Obama on Thursday dispatched the envoy coordinating the coalition against the Islamic State, retired Gen. John R. Allen, to Ankara, the capital, for two days of talks to nudge Turkey to play a greater role and go beyond what it is already doing — sharing intelligence and taking measures to control the flow of foreign jihadis traveling through Turkey.
—Tim Arango and Ceylan Yeginsu, The New York Times
Schiller departs as Twitter’s head of news
Vivian Schiller, a veteran news executive who joined Twitter less than a year ago to oversee its partnerships with news and journalism organizations, said Wednesday that she was leaving the social network.
Schiller announced her departure in a series of tweets, much as her former boss, Chloe Sladden, did when she quit Twitter in June. It was the latest in a number of executive departures at the social media company.
Schiller, a former head of NPR and previously a New York Times executive, had been recruited to Twitter from NBC News by Sladden and Ali Rowghani, who was Twitter’s chief operating officer until he, too, left in June, following clashes with Twitter’s chief executive, Dick Costolo. Her departure is the latest ripple from a series of executive changes made by Costolo. In her departure tweets, Schiller said she was stepping down so her new boss, Katie Jacobs Stanton, the head of global media at Twitter, could reorganize the operation as she saw fit.
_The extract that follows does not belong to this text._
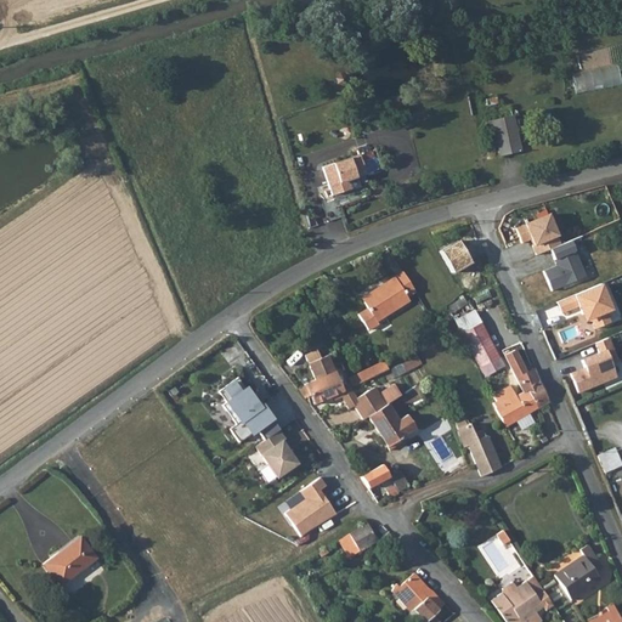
[(621,66),(575,71),(577,91),(621,86),(621,66)]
Stanton has put Adam Sharp in charge of news and government partnerships, a role he had held until Schiller joined Twitter, a Twitter spokeswoman said. Sharp, a former C-SPAN executive and Senate aide, has helped legions of politicians figure out how to use Twitter more effectively, and now his job will be to help news organizations do the same. That puts him in an oddly conflicted position of advising government officials who are seeking to influence public opinion and journalists who are trying to get past that manipulation and explain what they see as the real story. Sharp will report to Kirstine Stewart, a former executive at the Canadian Broadcasting Corp. who recently moved from Twitter Canada to take over Sladden’s responsibilities.
—Vindu Goel, The New York Times
Ancient Indonesian find may rival oldest known cave art
A team of researchers reported in the journal Nature on Wednesday that paintings of hands and animals in seven limestone caves on the Indonesian island of Sulawesi may be as old as the earliest European cave art. The oldest cave painting known until now is a 40,800-year-old red disk from El Castillo, in northern Spain. Other archaeologists of human origins said the new findings were spectacular and, in at least one sense, unexpected. Sulawesi’s cave art, first described in the 1950s, had previously been dismissed as no more than 10,000 years old.
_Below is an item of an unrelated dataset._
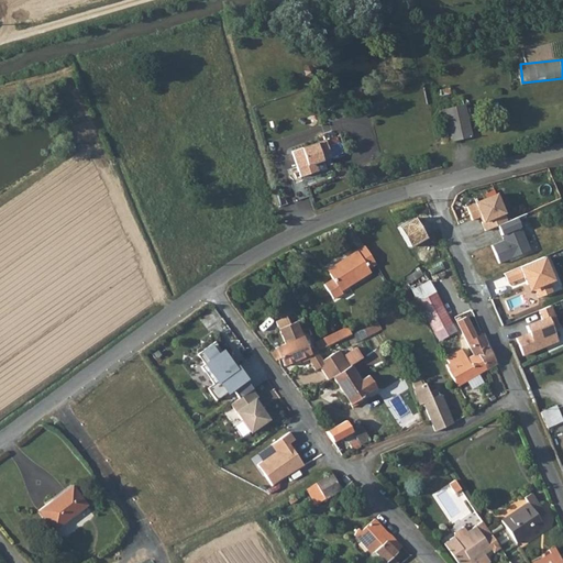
[(466,108),(442,113),(444,119),(450,117),(456,143),(475,140),(466,108)]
“Assuming that the dates are good,” Dr. Nicholas Conard, an archaeologist at the University of Tübingen in Germany, said in an email, “this is good news, and the only surprising thing is not that analogous finds would exist elsewhere, but rather that it has been so hard to find them” until now. Dr. Eric Delson, a paleoanthropologist at Lehman College of the City University of New York, agreed that the discovery “certainly makes sense.” Recent genetic findings, he said, “support an early deployment of modern humans eastward to Southeast Asia and Australasia, and so having art of a similar age is reasonable as well.”
The authors of the new study, a team from Australia and Indonesia, used a uranium decay technique to date the substance that encrusts the wall paintings — a mineral called calcite, created by water flowing through the limestone in the cave. The art beneath is presumably somewhat older than the crust. Dr. Maxime Aubert and Dr. Adam Brumm, research fellows at Griffith University in Queensland, Australia, and the leaders of the study, examined 12 images of human hands and two figurative animal depictions at the cave sites. The researchers said the earliest images, with a minimum age of 39,900 years, are the oldest known stenciled outlines of human hands in the world.